Sedangkan terdakwa Raimundus Oenunu menjabat sebagai Kepala Gudang II yang juga bertanggung langsung kepada saksi korban.

"Pada tahun 2016 terdakwa Syahroni bekerja sama sekaligus diajarkan cara melakukan penipuan atau penggelapan dalam jabatan oleh Fariz dan Mayang (sebagai Admin yang telah Resign pada tahun 2017) yang merupakan karyawan Perusahaan CV 3A bertugas membuat bon palsu agar barang yang akan digelapkan oleh terdakwa Syahroni dapat dikeluarkan dari Gudang," terang Jaksa Henti Pasaribu.

Faris dan Mayang juga bertugas untuk tidak memasukkan data barang-barang yang keluar dari Gudang ke data penjualan perusahaan. Adapun barang yang telah digelapkan terdakwa Syahroni adalah berupa barang jenis Plafon merk Bagus Plafon PVC milik Perusahaan CV 3A.

"Terdakwa Syahroni memulai melakukan penipuan dan penggelapan terhadap barang Perusahaan tempat terdakwa Syahroni bekerja mulai Tahun 2016 yang pertama kali sekitar 50 kotak dengan nilai harga jual Rp30 juta," sebut JPU.

Pada 2017, terdakwa kembali melakukan penggelapan terhadap barang milik Perusahan CV3A berupa Plafon PVC sebanyak 40 kotak dengan harga jual setiap kotaknya sebesar Rp24 juta.

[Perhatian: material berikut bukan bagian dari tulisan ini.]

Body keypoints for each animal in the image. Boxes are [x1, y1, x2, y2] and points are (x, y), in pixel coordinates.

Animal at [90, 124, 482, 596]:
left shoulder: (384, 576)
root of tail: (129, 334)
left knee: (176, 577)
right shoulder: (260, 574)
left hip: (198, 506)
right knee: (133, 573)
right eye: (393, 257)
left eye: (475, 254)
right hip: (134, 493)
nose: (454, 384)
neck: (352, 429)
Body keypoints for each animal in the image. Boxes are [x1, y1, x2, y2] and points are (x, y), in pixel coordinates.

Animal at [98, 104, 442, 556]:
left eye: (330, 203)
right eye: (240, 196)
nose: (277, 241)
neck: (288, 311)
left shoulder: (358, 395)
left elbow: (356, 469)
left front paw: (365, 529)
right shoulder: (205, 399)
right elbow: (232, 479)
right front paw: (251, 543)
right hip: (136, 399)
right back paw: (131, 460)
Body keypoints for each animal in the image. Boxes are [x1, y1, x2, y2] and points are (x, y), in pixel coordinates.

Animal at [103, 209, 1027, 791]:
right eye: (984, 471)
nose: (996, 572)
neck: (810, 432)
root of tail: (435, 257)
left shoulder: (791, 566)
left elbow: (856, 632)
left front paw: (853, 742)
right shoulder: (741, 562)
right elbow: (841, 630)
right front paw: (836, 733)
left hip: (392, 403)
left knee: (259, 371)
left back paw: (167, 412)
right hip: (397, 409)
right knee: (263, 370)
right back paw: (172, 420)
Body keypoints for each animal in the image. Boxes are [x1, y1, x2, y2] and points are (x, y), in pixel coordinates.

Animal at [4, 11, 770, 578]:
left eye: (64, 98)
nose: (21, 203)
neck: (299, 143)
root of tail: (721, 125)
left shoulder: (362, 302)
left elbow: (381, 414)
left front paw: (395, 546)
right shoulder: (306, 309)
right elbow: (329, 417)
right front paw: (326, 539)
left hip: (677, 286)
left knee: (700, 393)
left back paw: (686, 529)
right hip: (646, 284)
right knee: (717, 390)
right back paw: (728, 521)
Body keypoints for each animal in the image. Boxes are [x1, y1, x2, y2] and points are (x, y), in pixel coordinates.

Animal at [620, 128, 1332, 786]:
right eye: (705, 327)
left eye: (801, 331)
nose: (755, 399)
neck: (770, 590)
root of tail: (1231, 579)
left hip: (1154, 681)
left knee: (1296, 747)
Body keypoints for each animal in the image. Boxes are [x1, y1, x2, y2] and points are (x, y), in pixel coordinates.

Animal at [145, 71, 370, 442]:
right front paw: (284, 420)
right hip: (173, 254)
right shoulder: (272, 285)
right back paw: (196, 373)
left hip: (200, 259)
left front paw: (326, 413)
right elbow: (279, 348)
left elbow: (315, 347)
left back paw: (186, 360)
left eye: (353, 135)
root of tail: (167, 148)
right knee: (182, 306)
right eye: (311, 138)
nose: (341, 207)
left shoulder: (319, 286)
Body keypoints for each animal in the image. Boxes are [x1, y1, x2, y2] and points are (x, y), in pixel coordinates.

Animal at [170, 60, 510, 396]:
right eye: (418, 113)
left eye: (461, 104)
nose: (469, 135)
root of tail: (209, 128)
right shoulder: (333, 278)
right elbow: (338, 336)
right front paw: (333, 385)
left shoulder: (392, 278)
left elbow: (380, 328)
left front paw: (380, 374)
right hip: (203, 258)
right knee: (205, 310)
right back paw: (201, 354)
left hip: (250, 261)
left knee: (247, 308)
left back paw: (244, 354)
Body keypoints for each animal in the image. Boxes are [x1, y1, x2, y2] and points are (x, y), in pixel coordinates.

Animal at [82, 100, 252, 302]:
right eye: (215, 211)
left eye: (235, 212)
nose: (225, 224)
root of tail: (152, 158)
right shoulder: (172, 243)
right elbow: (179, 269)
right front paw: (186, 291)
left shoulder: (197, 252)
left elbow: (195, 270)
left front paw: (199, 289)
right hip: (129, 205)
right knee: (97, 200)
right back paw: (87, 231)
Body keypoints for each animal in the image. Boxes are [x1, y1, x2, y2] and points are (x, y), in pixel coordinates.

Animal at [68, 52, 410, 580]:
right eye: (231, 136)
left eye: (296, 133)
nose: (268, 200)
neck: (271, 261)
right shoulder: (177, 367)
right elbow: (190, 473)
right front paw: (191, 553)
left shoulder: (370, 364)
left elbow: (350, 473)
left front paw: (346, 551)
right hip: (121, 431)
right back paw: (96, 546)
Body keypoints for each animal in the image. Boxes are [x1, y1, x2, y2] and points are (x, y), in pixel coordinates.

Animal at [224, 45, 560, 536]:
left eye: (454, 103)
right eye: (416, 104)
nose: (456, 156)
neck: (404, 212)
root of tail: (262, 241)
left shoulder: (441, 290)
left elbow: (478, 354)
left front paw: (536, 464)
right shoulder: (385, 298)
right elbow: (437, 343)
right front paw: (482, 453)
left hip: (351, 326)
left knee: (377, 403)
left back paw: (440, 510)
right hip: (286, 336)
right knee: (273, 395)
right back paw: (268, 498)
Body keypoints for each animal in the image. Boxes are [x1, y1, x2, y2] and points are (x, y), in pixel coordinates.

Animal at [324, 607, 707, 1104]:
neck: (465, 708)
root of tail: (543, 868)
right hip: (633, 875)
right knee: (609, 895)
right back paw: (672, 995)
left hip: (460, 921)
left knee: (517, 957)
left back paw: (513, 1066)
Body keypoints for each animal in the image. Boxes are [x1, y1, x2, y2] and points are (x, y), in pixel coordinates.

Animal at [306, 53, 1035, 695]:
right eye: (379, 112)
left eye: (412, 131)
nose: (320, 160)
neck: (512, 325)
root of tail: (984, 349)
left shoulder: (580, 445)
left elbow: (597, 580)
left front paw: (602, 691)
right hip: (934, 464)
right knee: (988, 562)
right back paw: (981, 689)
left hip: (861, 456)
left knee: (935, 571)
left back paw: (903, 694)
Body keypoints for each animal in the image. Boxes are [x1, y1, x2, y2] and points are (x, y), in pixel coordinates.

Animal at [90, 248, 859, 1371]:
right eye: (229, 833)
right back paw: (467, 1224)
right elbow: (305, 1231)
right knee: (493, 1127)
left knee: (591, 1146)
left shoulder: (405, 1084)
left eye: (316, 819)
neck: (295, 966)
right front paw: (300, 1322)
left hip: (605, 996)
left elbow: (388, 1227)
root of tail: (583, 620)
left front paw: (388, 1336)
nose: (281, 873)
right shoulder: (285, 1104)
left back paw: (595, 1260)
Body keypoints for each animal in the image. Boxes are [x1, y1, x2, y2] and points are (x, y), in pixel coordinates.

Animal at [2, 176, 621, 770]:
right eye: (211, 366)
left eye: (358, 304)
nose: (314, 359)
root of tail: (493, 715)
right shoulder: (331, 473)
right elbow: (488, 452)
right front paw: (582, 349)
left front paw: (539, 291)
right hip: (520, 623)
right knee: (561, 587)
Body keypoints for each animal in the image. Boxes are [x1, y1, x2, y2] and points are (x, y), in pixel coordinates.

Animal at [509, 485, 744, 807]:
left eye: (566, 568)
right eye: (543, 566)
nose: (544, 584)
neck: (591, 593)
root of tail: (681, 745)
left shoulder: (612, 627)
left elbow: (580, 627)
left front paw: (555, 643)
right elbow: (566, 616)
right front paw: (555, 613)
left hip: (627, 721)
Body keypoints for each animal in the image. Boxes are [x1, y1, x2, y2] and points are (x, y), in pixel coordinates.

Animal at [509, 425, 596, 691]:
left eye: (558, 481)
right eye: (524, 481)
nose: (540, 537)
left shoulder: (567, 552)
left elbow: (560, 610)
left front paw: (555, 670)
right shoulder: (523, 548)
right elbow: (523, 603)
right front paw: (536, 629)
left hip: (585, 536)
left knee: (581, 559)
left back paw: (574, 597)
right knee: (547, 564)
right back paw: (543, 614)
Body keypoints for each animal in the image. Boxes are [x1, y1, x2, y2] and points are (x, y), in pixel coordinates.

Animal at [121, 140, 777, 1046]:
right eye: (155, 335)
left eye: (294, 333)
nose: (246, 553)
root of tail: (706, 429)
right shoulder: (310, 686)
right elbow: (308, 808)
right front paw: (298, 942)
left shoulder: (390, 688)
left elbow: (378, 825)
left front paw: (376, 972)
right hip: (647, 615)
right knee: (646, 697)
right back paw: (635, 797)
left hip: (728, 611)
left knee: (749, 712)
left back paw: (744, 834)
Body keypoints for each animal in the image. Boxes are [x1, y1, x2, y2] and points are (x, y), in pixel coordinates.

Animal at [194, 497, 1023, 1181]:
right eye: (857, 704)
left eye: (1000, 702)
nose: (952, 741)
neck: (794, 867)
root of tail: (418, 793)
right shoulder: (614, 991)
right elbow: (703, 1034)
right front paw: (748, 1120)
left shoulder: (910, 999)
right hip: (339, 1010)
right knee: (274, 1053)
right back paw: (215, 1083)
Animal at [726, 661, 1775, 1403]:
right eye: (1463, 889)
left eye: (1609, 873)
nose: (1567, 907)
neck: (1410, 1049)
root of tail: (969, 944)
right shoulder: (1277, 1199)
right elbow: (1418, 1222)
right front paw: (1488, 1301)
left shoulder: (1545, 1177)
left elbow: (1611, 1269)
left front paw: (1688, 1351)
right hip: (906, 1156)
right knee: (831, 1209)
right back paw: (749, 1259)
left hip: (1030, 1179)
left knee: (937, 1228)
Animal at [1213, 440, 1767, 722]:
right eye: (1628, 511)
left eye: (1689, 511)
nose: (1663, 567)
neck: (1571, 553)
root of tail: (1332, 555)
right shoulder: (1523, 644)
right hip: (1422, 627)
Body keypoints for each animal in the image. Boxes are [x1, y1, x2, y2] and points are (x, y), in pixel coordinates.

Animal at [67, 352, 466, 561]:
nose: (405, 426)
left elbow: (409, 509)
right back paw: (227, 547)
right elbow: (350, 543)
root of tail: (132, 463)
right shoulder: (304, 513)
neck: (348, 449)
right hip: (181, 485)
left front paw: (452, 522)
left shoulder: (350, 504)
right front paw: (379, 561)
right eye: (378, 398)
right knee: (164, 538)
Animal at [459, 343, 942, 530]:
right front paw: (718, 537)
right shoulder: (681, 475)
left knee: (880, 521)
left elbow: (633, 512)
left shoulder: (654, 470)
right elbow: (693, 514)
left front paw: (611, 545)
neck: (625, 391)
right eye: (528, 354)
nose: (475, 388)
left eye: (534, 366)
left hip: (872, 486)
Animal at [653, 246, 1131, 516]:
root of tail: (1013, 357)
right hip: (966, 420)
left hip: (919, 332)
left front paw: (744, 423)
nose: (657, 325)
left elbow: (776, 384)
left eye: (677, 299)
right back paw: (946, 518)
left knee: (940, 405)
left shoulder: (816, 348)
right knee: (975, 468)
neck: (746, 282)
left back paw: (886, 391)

Selanjutnya, pada 2018, terdakwa Syahroni menggelapkan barang yang sama sekitar 80 kotak dengan harga Rp48 juta dan pada tahun 2019, terdakwa kembali menggelapkan barang yang sama sebanyak 35 kotak dengan harga jual sebesar Rp21 juta.

"Keseluruhan uang hasil dari menggelapkan barang-barang tersebut dibayarkan pelanggan dengan cara mentransfer ke rekening bank milik terdakwa Syahroni," beber jaksa Henti di hadapan majelis hakim diketuai Dominggus Silaban.

Saat melakukan penipuan atau penggelapan terhadap barang-barang milik CV 3A, terdakwa Syahroni tidak seorang diri, melainkan dibantu terdakwa Raimundus. Uang hasil penggelapan barang tersebut dibagi dua.

"Sementara itu, terdakwa lainnya membantu terdakwa Syahroni menawarkan barang untuk dijual kepada pelanggan," ungkap jaksa.

Dalam penjualan, keuntungan yang didapat terdakwa M Pra Aditya sebesar Rp300 ribu per kotak, sedangkan terdakwa Sawaludin sebesar Rp100 ribu per kotak. Terdakwa Syahroni juga dibantu beberapa sopir perusahaan CV 3A sebagai pengantar barang berupa Platon PVC yang digelapkan kepada pelanggan.

Ketiga terdakwa berperan sebagai pengantar barang mendapatkan keuntungan masing-masing sebesar Rp300 ribu per kotaknya. Namun, pada akhirnya perbuatan terdakwa Syahroni dan terdakwa Raimundus diketahui  saksi korban pada Senin (1/7/2019) sekira pukul 14.00 WIB.

"Saksi korban merasa curiga dengan hasil cek fisik terhadap barang berupa Platon PVC di gudang milik CV3A sampai akhirnya mengetahui para terdakwa telah melakukan penipuan atau penggelapan," kata jaksa.

Akibat yang ditimbulkan dari perbuatan ketujuh terdakwa berupa kerugian materil hingga totalnya sekitar Rp 802.843.500.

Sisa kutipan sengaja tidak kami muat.